Minimum-Norm Interpolation Under Covariate Shift
Neil Mallinar, Austin Zane, Spencer Frei, Bin Yu
TL;DR
This work develops the first finite-sample, instance-wise excess-risk bounds for the minimum-norm interpolator under covariate shift in high-dimensional linear regression, focusing on sources that satisfy benign overfitting and assuming commuting source and target covariances. It decomposes risk into bias and variance components and introduces a taxonomy of covariate shifts— Beneficial and Malignant—driven by eigenvalue ratios and the degree of overparameterization, including mild and severe regimes.

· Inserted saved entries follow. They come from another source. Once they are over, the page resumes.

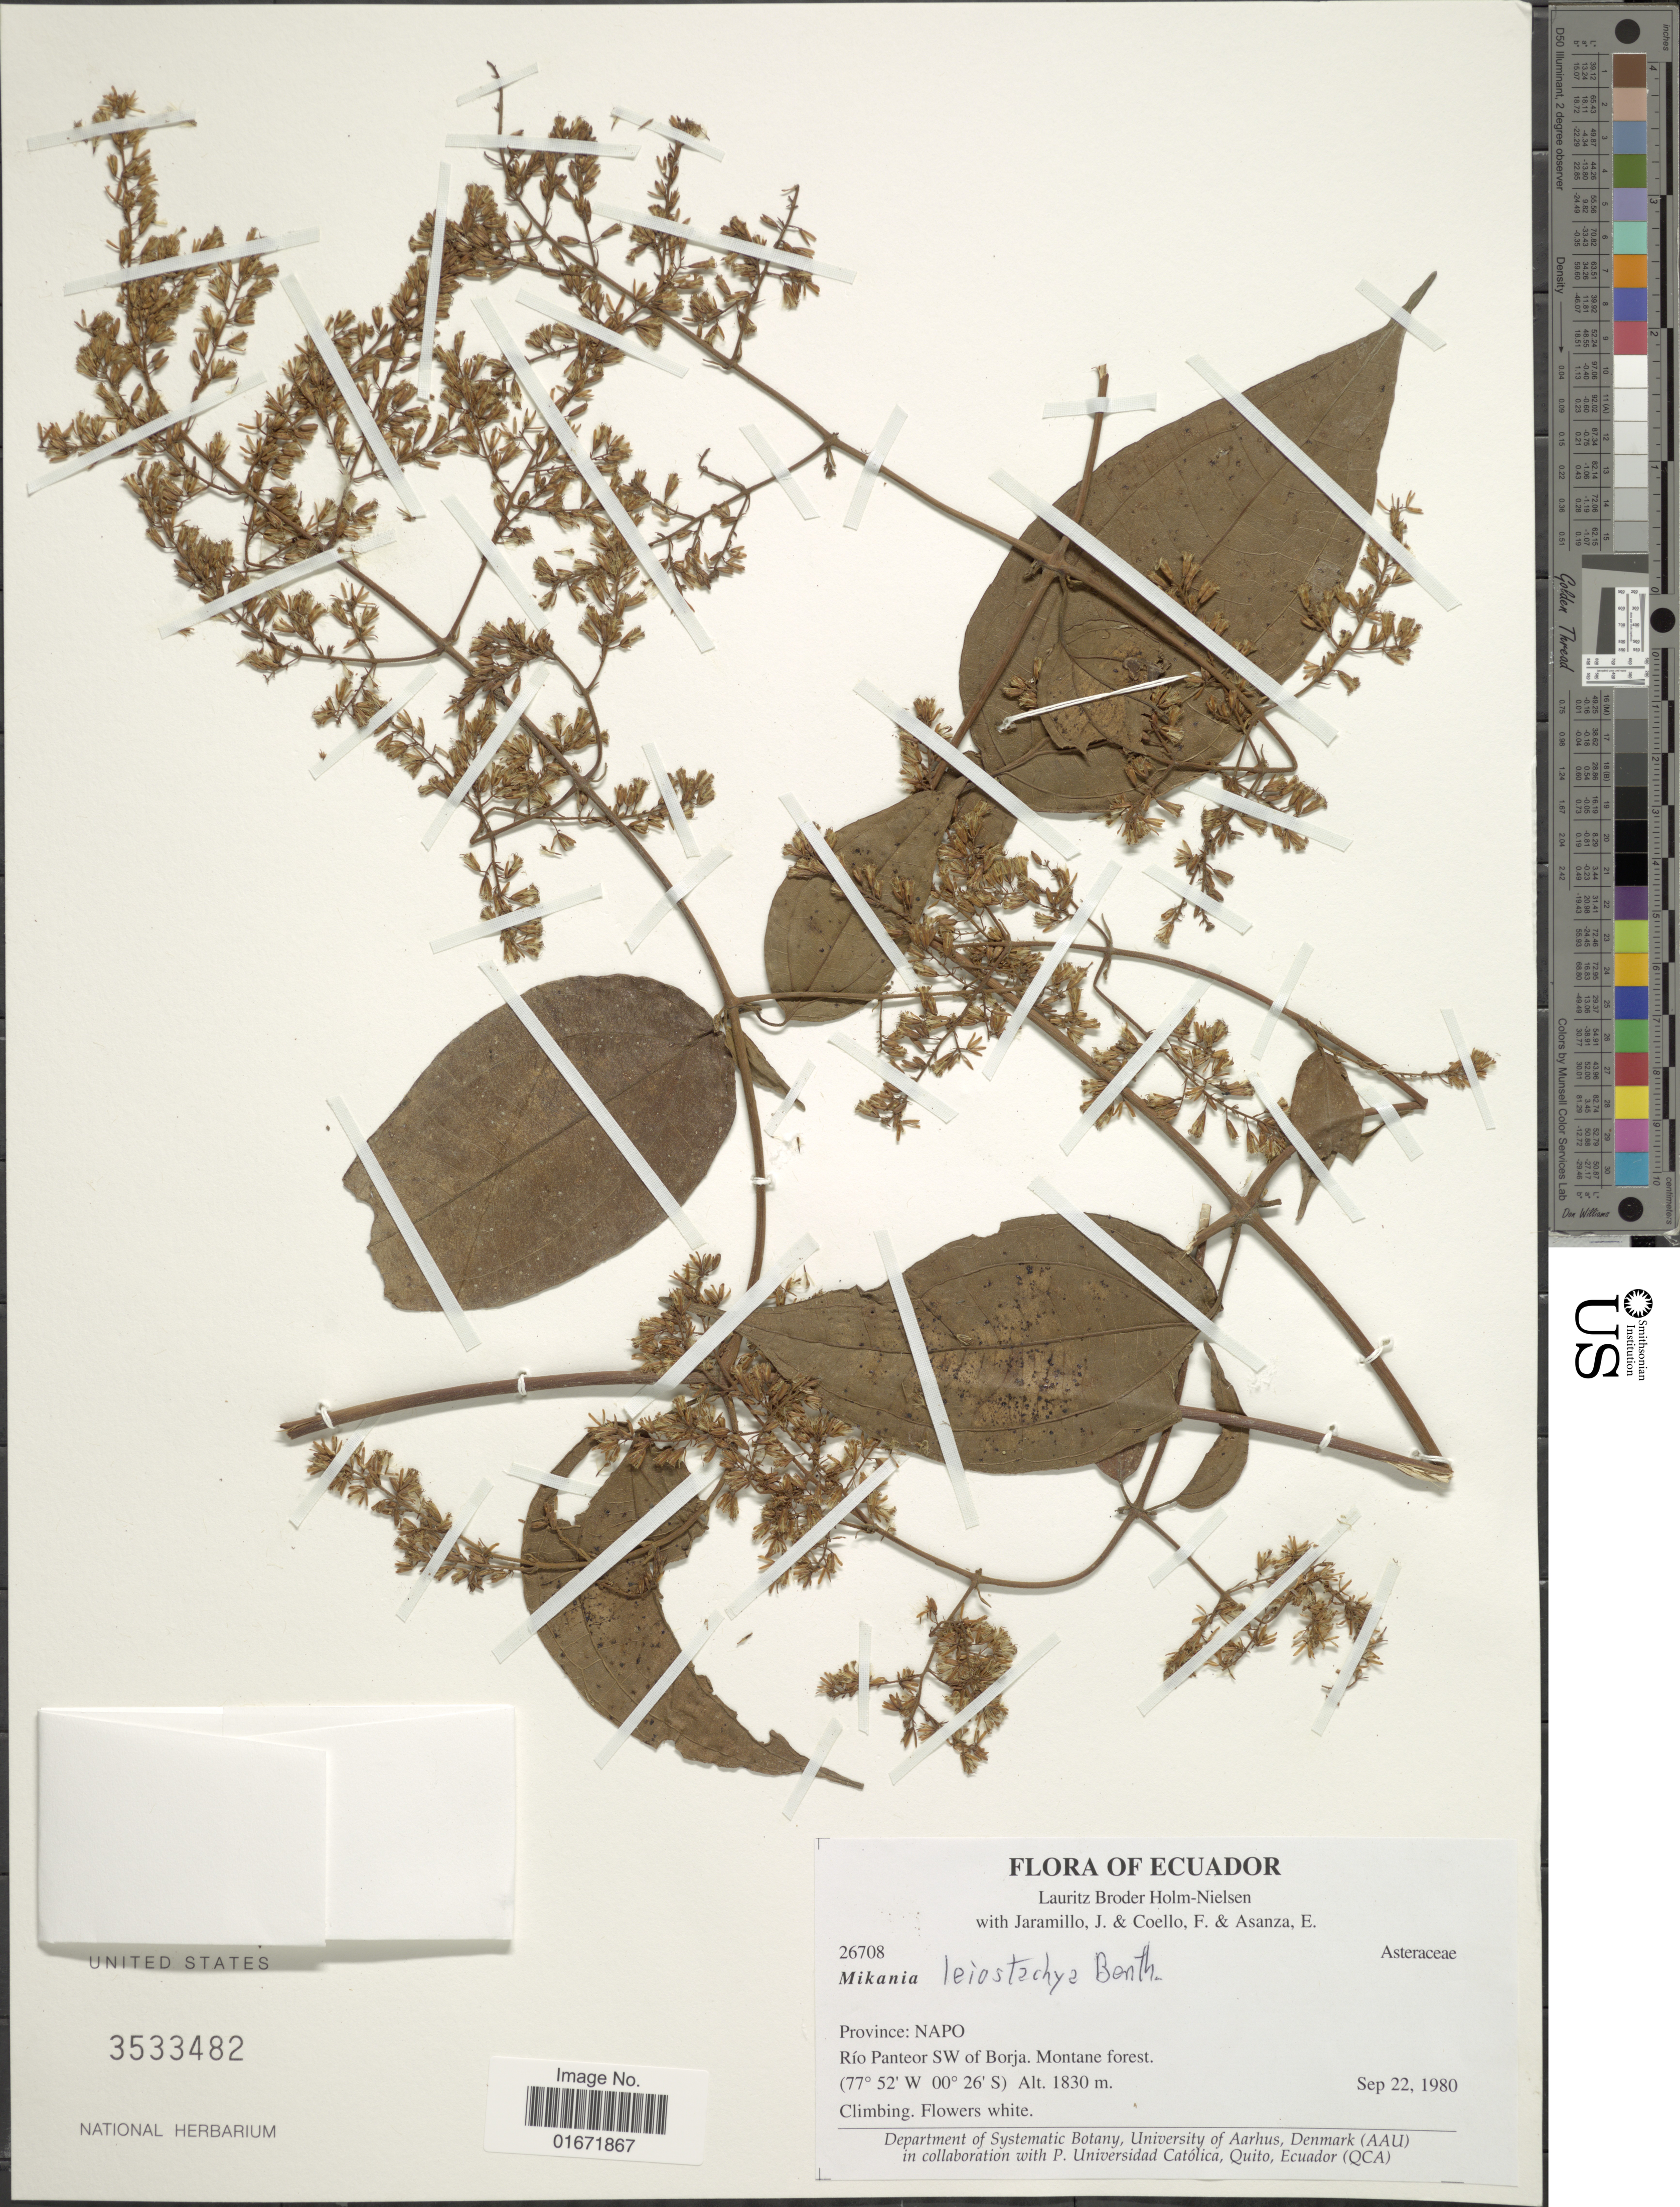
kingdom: Plantae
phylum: Tracheophyta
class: Magnoliopsida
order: Asterales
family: Asteraceae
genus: Mikania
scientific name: Mikania leiostachya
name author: Benth.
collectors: L. B. Holm-Nielsen, J. Jaramillo, F. Coello & E. Asanza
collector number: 26708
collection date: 1980-09-22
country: Ecuador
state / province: Napo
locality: Province: Napo. Río Panteor SW of Borja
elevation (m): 1830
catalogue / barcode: US 3533482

The main theoretical results are complemented by synthetic and real-data experiments (e.g., CIFAR-10/10C and neural networks) that validate the shift taxonomy and show that overparameterization can improve out-of-distribution robustness under certain shifts. The findings illuminate when and how interpolation can remain robust under distribution shifts and open directions to extend the theory beyond simultaneous diagonalizability and into nonlinear models, with practical implications for transfer learning in noisy, high-dimensional settings.
Abstract
Transfer learning is a critical part of real-world machine learning deployments and has been extensively studied in experimental works with overparameterized neural networks. However, even in the simplest setting of linear regression a notable gap still exists in the theoretical understanding of transfer learning. In-distribution research on high-dimensional linear regression has led to the identification of a phenomenon known as \textit{benign overfitting}, in which linear interpolators overfit to noisy training labels and yet still generalize well. This behavior occurs under specific conditions on the source covariance matrix and input data dimension. Therefore, it is natural to wonder how such high-dimensional linear models behave under transfer learning. We prove the first non-asymptotic excess risk bounds for benignly-overfit linear interpolators in the transfer learning setting. From our analysis, we propose a taxonomy of \textit{beneficial} and \textit{malignant} covariate shifts based on the degree of overparameterization. We follow our analysis with empirical studies that show these beneficial and malignant covariate shifts for linear interpolators on real image data, and for fully-connected neural networks in settings where the input data dimension is larger than the training sample size.